The neck has 7 cervical vertebrae (the bones that form the neck region). Each vertebra is separated by a gel-like disc. The discs provide shock absorption for the spine. The spinal cord travels through a canal in the cervical vertebrae. Spinal nerve roots extend from the spinal cord and branch off going to specific locations in the arm. The spinal nerves send signals to our muscles for movement as well as sensations that we feel in the entire arm. Spinal nerves can be pinched by : arthritic changes with age, bulging discs from trauma or degeneration, spinal stenosis or narrowing of the canal of nerves, or a tumor which impinges the nerve root. When the spinal nerves are impinged, they cannot properly send messages to the muscles from the brain, or receive proper sensation from the arm. Everywhere the spinal nerve travels will be affected. That is why a pinched nerve in the neck can cause pain, weakness, and loss of sensation in the arm, even though the pinch is in the upper neck region.
The symptoms may include pain in the neck, shoulder blade, or arm, with pain radiating into fingers.
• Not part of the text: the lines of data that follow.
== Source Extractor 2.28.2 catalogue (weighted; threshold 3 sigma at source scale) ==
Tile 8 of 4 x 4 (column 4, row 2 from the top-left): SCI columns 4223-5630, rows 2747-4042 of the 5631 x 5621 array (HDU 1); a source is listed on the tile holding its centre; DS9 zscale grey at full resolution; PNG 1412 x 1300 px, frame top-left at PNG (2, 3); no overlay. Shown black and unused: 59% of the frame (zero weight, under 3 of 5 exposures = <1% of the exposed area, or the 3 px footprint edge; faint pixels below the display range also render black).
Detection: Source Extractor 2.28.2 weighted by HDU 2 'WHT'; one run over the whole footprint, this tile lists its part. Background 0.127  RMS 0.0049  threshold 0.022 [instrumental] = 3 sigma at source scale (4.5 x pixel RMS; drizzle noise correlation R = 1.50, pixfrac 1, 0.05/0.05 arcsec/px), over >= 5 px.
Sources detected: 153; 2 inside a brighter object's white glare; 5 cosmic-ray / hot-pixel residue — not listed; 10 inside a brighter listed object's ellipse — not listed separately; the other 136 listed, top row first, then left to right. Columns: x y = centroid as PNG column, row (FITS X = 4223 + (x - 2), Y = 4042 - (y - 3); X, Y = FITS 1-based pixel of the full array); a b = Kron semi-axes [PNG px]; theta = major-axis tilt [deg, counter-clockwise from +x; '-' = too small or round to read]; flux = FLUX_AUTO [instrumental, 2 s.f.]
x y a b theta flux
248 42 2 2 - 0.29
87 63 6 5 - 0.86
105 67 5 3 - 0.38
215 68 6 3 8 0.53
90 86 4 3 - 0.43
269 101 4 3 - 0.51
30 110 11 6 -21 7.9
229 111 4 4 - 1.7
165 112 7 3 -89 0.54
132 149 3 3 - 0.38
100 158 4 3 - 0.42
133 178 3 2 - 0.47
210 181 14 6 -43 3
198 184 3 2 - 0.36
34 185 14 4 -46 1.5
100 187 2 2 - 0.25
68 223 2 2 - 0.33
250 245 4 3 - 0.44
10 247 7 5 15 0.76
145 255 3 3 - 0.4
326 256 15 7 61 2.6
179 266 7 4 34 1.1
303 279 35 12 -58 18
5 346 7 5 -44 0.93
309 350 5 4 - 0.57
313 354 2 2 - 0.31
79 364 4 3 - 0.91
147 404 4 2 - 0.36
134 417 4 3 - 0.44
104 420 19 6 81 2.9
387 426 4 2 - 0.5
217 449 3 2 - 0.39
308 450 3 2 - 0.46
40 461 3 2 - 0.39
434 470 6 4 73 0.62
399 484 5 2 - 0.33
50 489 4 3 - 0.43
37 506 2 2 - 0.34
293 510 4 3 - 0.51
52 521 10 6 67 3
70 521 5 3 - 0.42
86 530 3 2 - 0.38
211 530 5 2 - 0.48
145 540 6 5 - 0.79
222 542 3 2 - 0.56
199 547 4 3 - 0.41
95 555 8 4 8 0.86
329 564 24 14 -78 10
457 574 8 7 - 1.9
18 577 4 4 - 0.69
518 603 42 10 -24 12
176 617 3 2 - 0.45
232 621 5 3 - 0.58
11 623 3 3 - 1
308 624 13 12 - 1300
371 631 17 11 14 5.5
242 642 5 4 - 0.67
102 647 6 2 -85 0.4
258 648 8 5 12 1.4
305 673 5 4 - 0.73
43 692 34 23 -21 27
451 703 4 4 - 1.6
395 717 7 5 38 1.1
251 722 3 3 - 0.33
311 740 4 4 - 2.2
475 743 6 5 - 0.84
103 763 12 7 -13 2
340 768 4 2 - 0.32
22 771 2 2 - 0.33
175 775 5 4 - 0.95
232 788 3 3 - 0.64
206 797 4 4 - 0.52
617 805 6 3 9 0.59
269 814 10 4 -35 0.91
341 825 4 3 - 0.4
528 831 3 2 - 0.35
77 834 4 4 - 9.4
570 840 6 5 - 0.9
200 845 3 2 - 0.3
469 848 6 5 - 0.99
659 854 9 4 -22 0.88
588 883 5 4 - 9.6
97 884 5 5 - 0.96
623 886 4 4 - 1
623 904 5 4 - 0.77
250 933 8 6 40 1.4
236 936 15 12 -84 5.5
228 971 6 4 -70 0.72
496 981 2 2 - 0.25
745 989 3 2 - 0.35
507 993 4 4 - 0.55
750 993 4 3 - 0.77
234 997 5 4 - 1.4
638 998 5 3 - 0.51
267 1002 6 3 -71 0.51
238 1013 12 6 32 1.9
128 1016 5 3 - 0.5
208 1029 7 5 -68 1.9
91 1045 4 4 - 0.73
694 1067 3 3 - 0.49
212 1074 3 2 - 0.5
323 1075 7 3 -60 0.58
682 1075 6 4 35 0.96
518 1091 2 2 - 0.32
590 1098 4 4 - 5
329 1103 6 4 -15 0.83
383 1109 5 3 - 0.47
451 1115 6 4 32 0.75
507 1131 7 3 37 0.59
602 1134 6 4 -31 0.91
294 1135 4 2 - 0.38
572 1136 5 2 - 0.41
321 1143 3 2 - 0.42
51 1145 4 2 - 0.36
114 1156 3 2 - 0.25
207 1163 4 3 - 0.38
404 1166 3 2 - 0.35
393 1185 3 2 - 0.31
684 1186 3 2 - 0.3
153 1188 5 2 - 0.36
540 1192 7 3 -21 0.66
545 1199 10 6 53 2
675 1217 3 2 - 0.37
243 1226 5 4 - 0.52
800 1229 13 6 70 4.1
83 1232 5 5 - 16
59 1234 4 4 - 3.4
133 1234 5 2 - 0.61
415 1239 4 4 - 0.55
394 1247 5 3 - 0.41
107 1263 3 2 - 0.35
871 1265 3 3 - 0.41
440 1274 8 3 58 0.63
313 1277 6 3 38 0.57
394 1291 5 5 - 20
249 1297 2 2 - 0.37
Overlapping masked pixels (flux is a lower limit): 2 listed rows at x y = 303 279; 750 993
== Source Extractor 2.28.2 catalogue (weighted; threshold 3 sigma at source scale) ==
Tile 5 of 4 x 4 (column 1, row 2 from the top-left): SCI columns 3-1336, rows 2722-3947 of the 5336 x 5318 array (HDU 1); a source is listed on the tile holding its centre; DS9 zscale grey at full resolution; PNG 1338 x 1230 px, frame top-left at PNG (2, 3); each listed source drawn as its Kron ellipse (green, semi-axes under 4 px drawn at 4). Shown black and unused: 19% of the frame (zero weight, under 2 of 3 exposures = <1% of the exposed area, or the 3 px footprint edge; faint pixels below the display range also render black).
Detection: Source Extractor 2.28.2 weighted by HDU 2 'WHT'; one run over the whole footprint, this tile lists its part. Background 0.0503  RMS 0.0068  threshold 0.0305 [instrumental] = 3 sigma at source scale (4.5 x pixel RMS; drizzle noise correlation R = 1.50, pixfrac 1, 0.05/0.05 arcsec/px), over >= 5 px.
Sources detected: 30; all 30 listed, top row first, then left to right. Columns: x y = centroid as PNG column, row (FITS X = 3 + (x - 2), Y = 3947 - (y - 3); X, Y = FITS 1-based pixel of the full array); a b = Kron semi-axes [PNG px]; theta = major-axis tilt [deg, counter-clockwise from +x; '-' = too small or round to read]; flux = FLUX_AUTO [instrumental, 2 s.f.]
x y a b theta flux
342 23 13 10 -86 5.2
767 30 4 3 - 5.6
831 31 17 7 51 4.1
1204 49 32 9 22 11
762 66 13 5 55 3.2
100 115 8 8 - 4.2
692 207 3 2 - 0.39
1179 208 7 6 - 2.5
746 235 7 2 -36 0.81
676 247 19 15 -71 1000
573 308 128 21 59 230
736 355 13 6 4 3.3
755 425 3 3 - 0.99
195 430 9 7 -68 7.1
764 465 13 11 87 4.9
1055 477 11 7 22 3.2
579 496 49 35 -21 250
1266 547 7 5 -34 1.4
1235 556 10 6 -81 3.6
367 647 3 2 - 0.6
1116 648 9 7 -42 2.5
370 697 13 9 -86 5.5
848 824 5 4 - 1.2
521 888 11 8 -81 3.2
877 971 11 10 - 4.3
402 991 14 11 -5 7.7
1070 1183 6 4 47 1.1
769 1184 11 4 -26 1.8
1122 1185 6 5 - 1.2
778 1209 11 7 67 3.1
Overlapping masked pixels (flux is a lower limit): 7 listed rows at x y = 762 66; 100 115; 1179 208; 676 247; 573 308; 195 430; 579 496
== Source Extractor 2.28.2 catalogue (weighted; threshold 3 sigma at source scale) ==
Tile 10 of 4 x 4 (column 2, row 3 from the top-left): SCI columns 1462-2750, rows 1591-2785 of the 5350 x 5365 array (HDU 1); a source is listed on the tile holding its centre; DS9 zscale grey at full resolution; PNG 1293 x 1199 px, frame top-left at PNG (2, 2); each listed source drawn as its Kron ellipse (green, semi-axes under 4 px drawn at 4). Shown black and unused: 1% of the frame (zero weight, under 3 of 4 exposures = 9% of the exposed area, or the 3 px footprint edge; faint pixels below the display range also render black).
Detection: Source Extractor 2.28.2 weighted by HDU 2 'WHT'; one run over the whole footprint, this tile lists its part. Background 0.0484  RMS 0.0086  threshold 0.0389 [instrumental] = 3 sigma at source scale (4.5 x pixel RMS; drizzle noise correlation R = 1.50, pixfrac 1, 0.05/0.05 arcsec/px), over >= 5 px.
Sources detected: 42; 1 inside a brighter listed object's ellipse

Pain may be described as “sharp” or “pins-and-needles” or “popping sensation” in the neck. Pain may also be described as a general dull ache or numbness anywhere along the pathway of the nerve. Sometimes, there is weakness in the arm or hand. The pain may lessen when the arm is lifted over and behind the head.
Physical therapy is an effective treatment for cervical radiculopathy. The treatment may include pain management, manual therapy, posture education, and range-of-motion exercises, strengthening exercises and functional training. There are ways to prevent this type of neck pain from recurring, including: maintaining proper posture, setting up your workstation to minimize undue forces on the spine, continuing with regular exercise, and keeping a healthy weight.